* WHAT YOU NEED TO DO
1. In the passage about houses, list every feature the visitor names when he first describes the manor's interior.
2. In the records, begin at the line that has "Rack Turned - Reno-LH" and stop at the last line of the records. Set out those lines as a JSON list of strings, one string per line, with blank lines and pictures left out.

*** Opening EXCERPT TO READ ***

On my way to work, I observe the houses I pass by. I try to guess the owner’s personality from the outside appearance of the home. It’s a game I play. Most houses don’t give off anything in particular. Some of them though, arouse my curiosity.

One rundown house suggests great sadness. It’s lived in because there are always cars in the driveway. Then there’s a house that’s absolutely impeccable, but cold as ice; it doesn’t exactly invite you to ring the bell.

At one time or another all of us have entered a house that we wanted to leave as fast as our feet could carry us, for all kinds of reasons: the decor, the atmosphere, the owner or maybe something in the very air. Human beings project themselves and are reflected in the decor, the arrangement of furniture, the division of rooms, etc.

The writer Edgar Allan Poe superbly described this phenomenon. True to his eccentric self, he verges on the extreme in his novel The Fall of the House of Usher. A bit morbid perhaps, but oh-so revealing!

Gifted with an acute sense of observation, Poe was a master of description. A man sets off to visit a childhood friend whom he hasn’t seen for many years. The friend invited him by implying that his visit would do him a great deal of good. The friend says that he’s the victim of some mysterious evil in the house. The visitor arrives on horseback before the Usher family manor. The mere sight of the enormous house weighs heavily upon him.

“I looked upon the scene before me, upon the mere house, and the simple landscape features of the domain, upon the bleak walls, upon the vacant eye-like windows, upon a few rank sedges,” the narrator recounts.

Source : iStockphoto LP

A blackish pond lies near the manor.

The visitor states:  “There are combinations of very simple natural objects which have the power of thus affecting us.” He later adds, “A mere different arrangement of the particulars of the scene, of the details of the picture, would be sufficient to modify, or perhaps to annihilate its capacity for sorrowful impression.”

And a last comment on the exterior: “Its principal feature seemed to be that of an excessive antiquity. The discoloration of ages had been great. Minute fungi overspread the whole exterior, hanging in a fine tangled web-work from the eaves. Yet all this was apart from any extraordinary dilapidation. No portion of the masonry had fallen.”

Once inside, the visitor describes the interior: a Gothic archway above the entry, a dark hallway leading to the owner’s room, carvings on the ceiling, sombre tapestries on the walls and the utter blackness of the floors.

And how was the owner’s bedroom? “Dark draperies hid the walls and the furniture was profuse, comfortless, antique, and tattered… irredeemable gloom hung over and pervaded all.”

The owner is excessively sensitive. He cannot tolerate certain fabrics, even faint light hurts his eyes and many sounds inspire him with horror. The family mansion had a strong influence over his spirit, “an effect which the physique of the gray walls and turrets, and of the dim tarn into which they all looked down, had, at length, brought about upon the morale of his existence.”

The end of the visit is macabre—so much so that the visitor flees. When he looks back, lightning strikes the long crack in the house that extends from the roof to the ground. The walls crumble and the manor is sucked into the pond.

*** Closing EXCERPT TO READ ***
*** Opening PROVIDED DATA ***

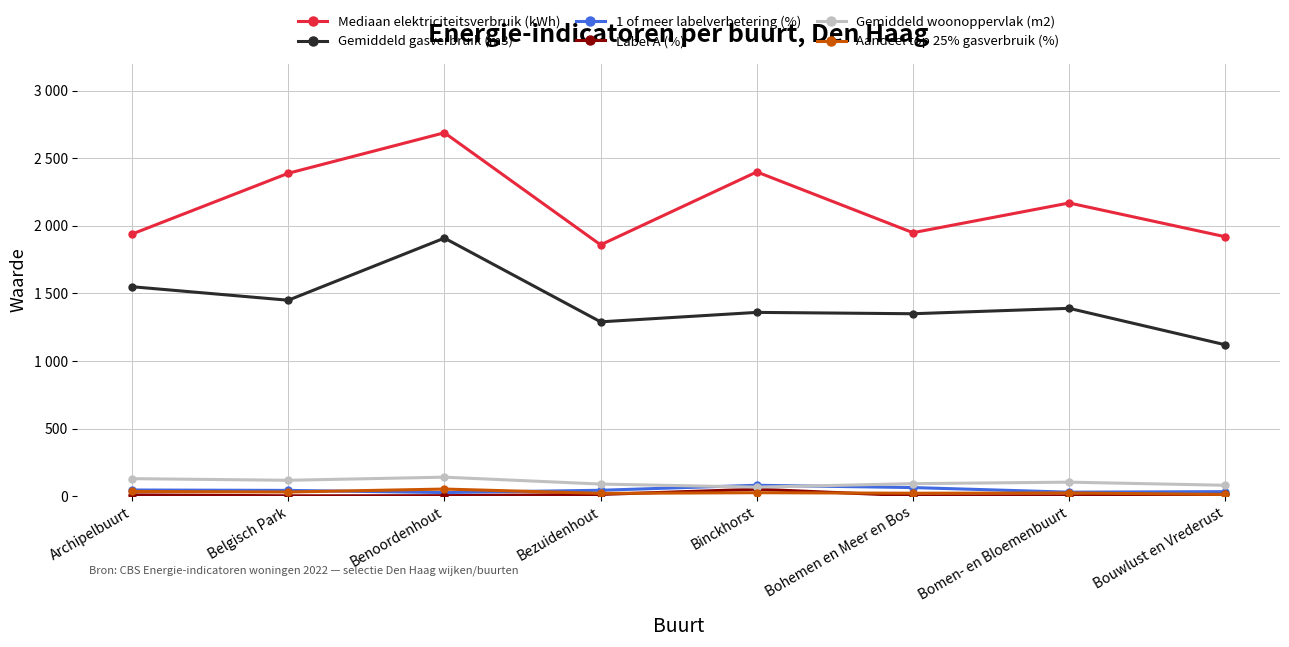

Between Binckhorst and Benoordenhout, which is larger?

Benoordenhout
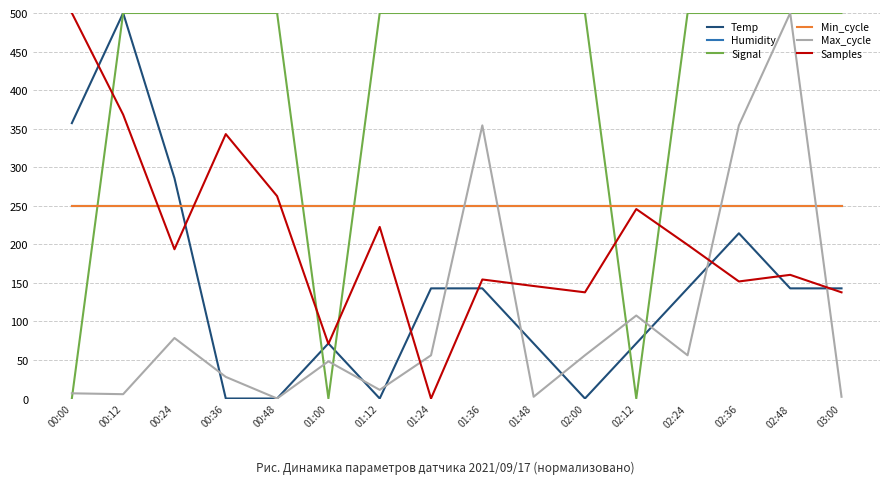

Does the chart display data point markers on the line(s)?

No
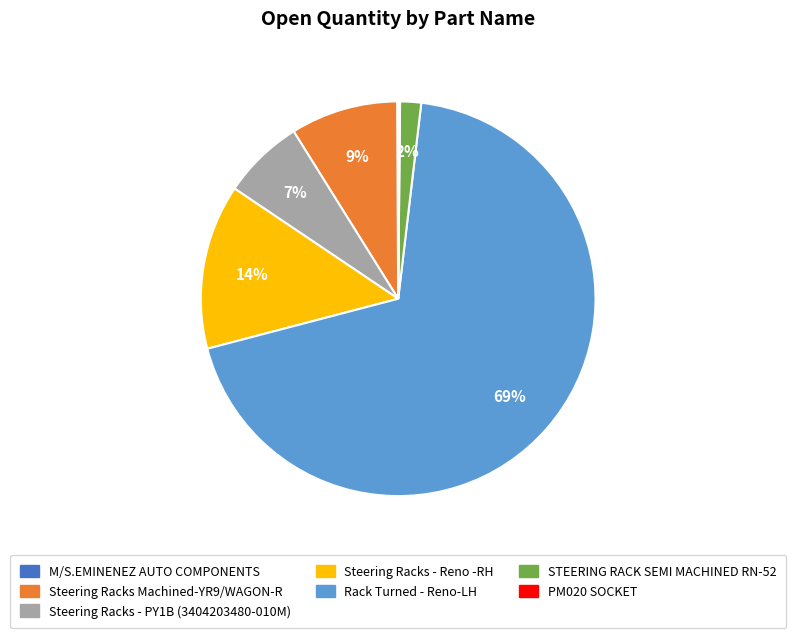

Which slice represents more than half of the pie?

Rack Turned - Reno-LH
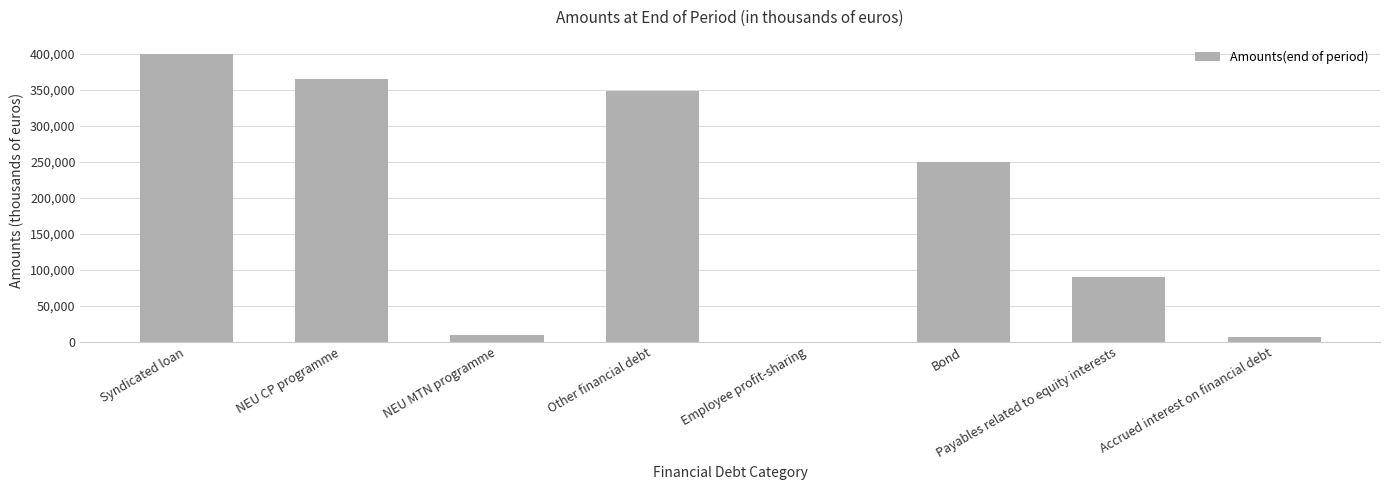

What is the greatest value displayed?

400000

*** Closing PROVIDED DATA ***

* OUTPUTS IN ORDER
1.
- a Gothic archway above the entry
- a dark hallway leading to the owner's room
- carvings on the ceiling
- sombre tapestries on the walls
- the utter blackness of the floors

2.
[
  "Rack Turned - Reno-LH",
  "What is the greatest value displayed?",
  "400000"
]